Curry’s reaction prompted a statement from Under Armour clarifying Plank’s position on Trump, which included: “Under Armour and Kevin Plank are for job creation and American manufacturing capability. We are against a travel ban and believe that immigration is a source of strength, diversity and innovation for global companies based in America like Under Armour.”

Neirotti acknowledged that nuance can get lost with so many hot-button political issues.

“Too many people are seeing Kevin’s comments from one perspective and not understanding you can be pro some aspects and totally against other aspects in the current political climate,” she said. “If he can get a better trade deal that can bring more revenue to Under Armour, he has a reason for saying it.”

Other Under Armour celebrities also distanced themselves from Plank after Curry’s comments. They include ballerina Misty Copeland and actor and former pro wrestler Dwayne “The Rock” Johnson, who has a signature shoe line with the firm.

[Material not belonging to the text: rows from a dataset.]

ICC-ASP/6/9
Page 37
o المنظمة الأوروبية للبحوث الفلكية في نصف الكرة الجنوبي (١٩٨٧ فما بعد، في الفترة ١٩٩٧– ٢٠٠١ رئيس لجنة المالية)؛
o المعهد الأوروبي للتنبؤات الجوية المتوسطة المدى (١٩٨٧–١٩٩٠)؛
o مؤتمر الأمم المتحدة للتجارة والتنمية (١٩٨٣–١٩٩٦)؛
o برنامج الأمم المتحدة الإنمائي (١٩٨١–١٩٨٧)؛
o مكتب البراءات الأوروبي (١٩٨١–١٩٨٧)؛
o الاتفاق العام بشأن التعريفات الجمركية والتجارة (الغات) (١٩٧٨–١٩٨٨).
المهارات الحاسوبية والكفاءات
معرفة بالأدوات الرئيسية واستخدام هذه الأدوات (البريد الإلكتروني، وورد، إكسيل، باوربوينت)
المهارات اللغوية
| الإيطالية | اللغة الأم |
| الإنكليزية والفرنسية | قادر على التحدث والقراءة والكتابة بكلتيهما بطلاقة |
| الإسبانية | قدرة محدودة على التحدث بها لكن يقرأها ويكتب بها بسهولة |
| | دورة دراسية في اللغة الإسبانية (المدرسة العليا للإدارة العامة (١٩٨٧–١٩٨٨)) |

On Friday, a German soccer team sponsored by the Baltimore-based athletic wear company released a statement criticizing Plank’s comments.

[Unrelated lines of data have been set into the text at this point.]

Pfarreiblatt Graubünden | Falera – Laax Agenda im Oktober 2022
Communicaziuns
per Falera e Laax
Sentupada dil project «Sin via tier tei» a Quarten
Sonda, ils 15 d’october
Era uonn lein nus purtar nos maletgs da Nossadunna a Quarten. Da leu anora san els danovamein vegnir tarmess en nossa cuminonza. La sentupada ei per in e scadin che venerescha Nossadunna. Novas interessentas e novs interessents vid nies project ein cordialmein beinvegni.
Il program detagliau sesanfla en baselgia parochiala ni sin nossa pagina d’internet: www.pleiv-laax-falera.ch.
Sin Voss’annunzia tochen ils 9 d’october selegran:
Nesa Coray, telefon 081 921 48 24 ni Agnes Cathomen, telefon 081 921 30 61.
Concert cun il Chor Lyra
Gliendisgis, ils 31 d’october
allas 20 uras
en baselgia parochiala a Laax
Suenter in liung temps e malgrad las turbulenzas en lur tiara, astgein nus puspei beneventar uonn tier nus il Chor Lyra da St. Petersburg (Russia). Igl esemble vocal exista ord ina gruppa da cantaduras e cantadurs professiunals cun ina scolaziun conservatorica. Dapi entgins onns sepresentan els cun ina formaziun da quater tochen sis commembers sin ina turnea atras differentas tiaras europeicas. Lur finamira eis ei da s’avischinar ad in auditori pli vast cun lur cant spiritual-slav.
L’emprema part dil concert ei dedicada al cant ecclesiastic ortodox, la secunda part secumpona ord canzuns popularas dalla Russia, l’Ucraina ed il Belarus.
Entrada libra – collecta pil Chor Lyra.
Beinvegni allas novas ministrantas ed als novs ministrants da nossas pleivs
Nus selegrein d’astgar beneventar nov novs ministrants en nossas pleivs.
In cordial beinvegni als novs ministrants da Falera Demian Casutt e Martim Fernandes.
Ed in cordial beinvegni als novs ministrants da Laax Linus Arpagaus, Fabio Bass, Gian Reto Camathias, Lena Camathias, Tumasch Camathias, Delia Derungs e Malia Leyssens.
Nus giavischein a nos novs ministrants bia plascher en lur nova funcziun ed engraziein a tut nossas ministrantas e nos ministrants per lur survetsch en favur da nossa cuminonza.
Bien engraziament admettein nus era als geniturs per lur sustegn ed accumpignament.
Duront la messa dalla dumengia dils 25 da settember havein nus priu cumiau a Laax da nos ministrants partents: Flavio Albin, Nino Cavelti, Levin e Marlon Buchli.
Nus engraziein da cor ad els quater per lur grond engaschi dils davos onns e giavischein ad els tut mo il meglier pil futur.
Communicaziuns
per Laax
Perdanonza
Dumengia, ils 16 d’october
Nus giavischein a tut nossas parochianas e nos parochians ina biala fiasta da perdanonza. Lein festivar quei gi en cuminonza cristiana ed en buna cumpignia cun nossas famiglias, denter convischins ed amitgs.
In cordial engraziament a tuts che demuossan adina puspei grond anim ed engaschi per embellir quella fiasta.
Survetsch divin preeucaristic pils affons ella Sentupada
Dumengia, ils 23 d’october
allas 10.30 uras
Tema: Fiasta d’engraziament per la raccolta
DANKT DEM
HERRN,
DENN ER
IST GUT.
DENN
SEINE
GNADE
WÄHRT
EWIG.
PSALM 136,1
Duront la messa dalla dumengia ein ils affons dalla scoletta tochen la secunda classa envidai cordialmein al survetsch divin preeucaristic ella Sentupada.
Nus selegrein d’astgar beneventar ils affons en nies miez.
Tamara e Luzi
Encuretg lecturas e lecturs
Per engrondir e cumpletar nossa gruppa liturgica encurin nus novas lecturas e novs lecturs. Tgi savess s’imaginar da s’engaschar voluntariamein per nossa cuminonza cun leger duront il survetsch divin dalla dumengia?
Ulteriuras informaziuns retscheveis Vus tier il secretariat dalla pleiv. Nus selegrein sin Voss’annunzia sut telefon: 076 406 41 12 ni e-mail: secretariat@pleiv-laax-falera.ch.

Many of the complaints have arisen in the wake of Trump’s executive order last month placing a temporary ban on the entry of immigrants and on refugees from seven mostly Muslim countries. A federal appeals panel unanimously ruled last week that the ban be frozen, allowing people from those countries to continue entering the United States.

“As someone who takes my responsibility as a role model very seriously, it is important to me that he, and UA, take public action to clearly communicate and reflect our common values,” Copeland said.

Johnson said Plank’s “words were divisive,” and went on: “I partner with brands I trust and with people who share my same values. That means a commitment to diversity, inclusion, community, open-mindedness and some serious hard work.”

The Under Armour backlash follows a rash of socially charged ads during Super Bowl LI, including companies such as 84 Lumber, Anheuser-Busch InBev, and Audi and Kia autos.

Last fall, San Francisco 49ers quarterback Colin Kaepernick refused to stand during the playing of the national anthem before games to protest the treatment of African Americans and other minorities in the United States. More recently, several members of the New England Patriots, winners of the Super Bowl, said they would not attend a Trump White House celebration to honor the team.

The sporting goods business has been disproportionately hit by the national split over Trump, who defeated Clinton after a highly divisive general election. The industry’s two big constituencies include fishermen and hunters on one side (known as the “cast and blast” crowd) and the hikers and crunchy granola types on the other. The hunters/fishermen tend to be Republican, and the hikers who buy North Face, Patagonia and other camping gear tend to be Democrats and liberals, said Horan of Sporting Goods Intelligence.

The other big group are millennials, who buy Nike, Under Armour and Adidas, who are responding to the idea of using your wallet to advance the conversation. Just about everything seems to take a pro- or anti-Trump connotation,” Horan said. “There are all kinds of things where athletes and CEOs disagree.”